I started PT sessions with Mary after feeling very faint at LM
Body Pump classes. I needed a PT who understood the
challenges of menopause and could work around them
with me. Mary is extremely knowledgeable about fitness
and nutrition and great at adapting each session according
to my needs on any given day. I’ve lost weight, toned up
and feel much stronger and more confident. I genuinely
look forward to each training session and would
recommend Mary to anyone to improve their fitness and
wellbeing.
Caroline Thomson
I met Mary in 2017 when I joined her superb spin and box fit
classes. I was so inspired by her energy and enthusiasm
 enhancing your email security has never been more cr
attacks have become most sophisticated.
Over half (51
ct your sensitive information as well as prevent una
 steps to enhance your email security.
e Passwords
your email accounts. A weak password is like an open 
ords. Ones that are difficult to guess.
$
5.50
+++++
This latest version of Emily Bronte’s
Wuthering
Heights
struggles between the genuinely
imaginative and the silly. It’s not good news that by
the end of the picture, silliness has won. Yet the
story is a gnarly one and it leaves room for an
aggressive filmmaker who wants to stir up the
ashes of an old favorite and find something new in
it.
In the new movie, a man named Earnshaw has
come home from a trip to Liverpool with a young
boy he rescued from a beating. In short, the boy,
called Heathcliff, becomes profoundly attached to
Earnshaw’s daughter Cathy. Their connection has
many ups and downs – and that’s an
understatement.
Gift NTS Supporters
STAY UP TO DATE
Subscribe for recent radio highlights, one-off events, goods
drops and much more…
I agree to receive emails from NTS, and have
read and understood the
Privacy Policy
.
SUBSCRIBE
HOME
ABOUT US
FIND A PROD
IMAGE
+++++
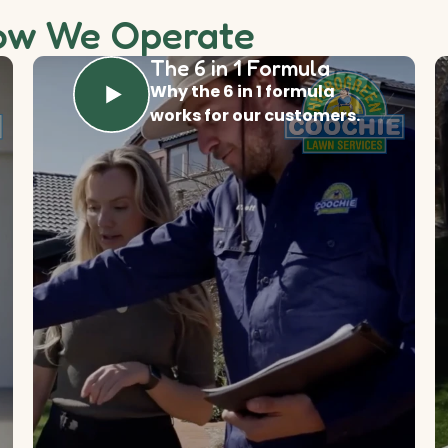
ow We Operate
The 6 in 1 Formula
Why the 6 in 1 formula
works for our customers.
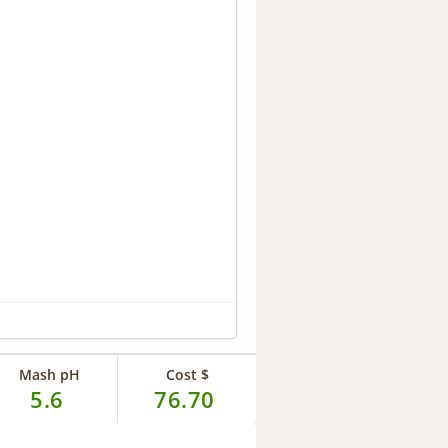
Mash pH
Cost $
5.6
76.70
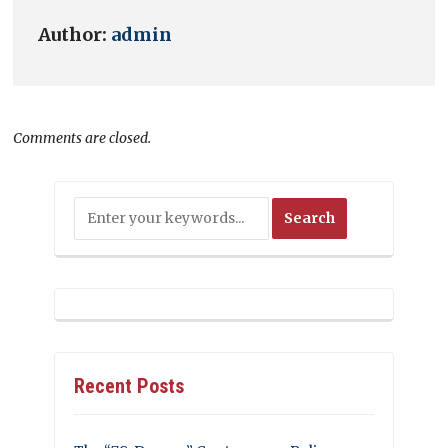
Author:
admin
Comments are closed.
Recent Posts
+++++
- _Work to be completed_
From the entries above, work out how many lines include "your"; the number is the only answer wanted.

- _Output for this exercise_
4